■ Exercise details:
May I please have every record restated word for word, with the images left out?

■ The data:
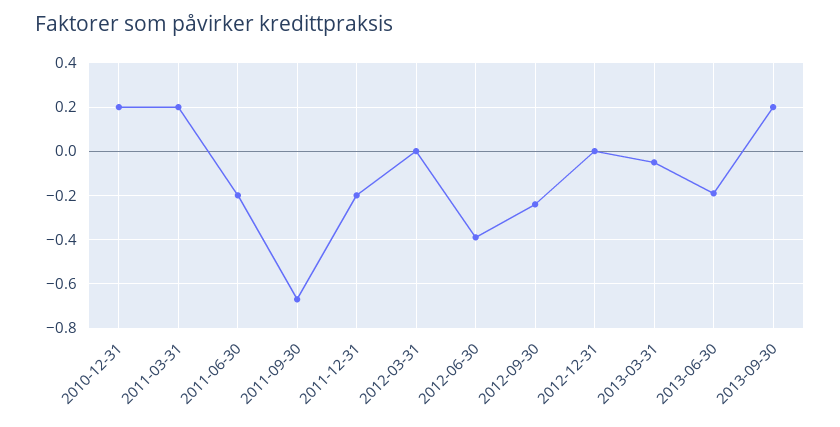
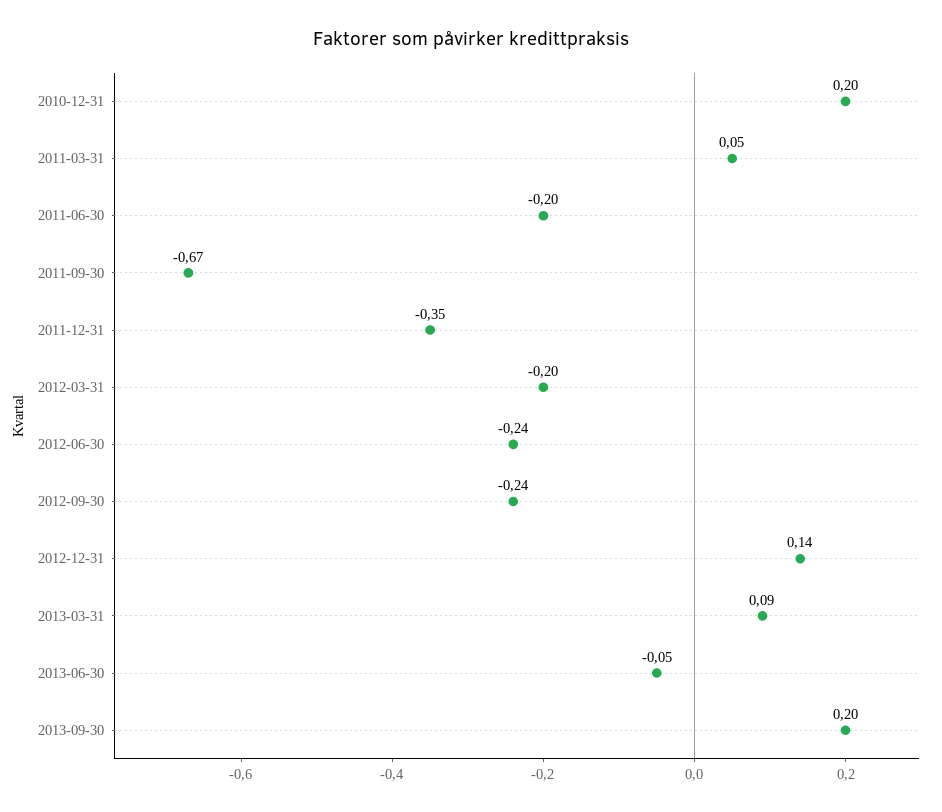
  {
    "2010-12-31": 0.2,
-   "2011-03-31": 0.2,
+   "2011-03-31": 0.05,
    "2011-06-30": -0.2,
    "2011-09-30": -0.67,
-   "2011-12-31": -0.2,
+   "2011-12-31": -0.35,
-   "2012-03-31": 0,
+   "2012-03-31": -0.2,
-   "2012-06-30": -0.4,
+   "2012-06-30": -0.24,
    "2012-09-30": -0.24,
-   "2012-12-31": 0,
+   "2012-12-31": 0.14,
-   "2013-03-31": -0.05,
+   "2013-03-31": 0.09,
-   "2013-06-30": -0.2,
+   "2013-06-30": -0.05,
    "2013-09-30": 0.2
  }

■ Written solution:
  {
    "2010-12-31": 0.2,
-   "2011-03-31": 0.2,
+   "2011-03-31": 0.05,
    "2011-06-30": -0.2,
    "2011-09-30": -0.67,
-   "2011-12-31": -0.2,
+   "2011-12-31": -0.35,
-   "2012-03-31": 0,
+   "2012-03-31": -0.2,
-   "2012-06-30": -0.4,
+   "2012-06-30": -0.24,
    "2012-09-30": -0.24,
-   "2012-12-31": 0,
+   "2012-12-31": 0.14,
-   "2013-03-31": -0.05,
+   "2013-03-31": 0.09,
-   "2013-06-30": -0.2,
+   "2013-06-30": -0.05,
    "2013-09-30": 0.2
  }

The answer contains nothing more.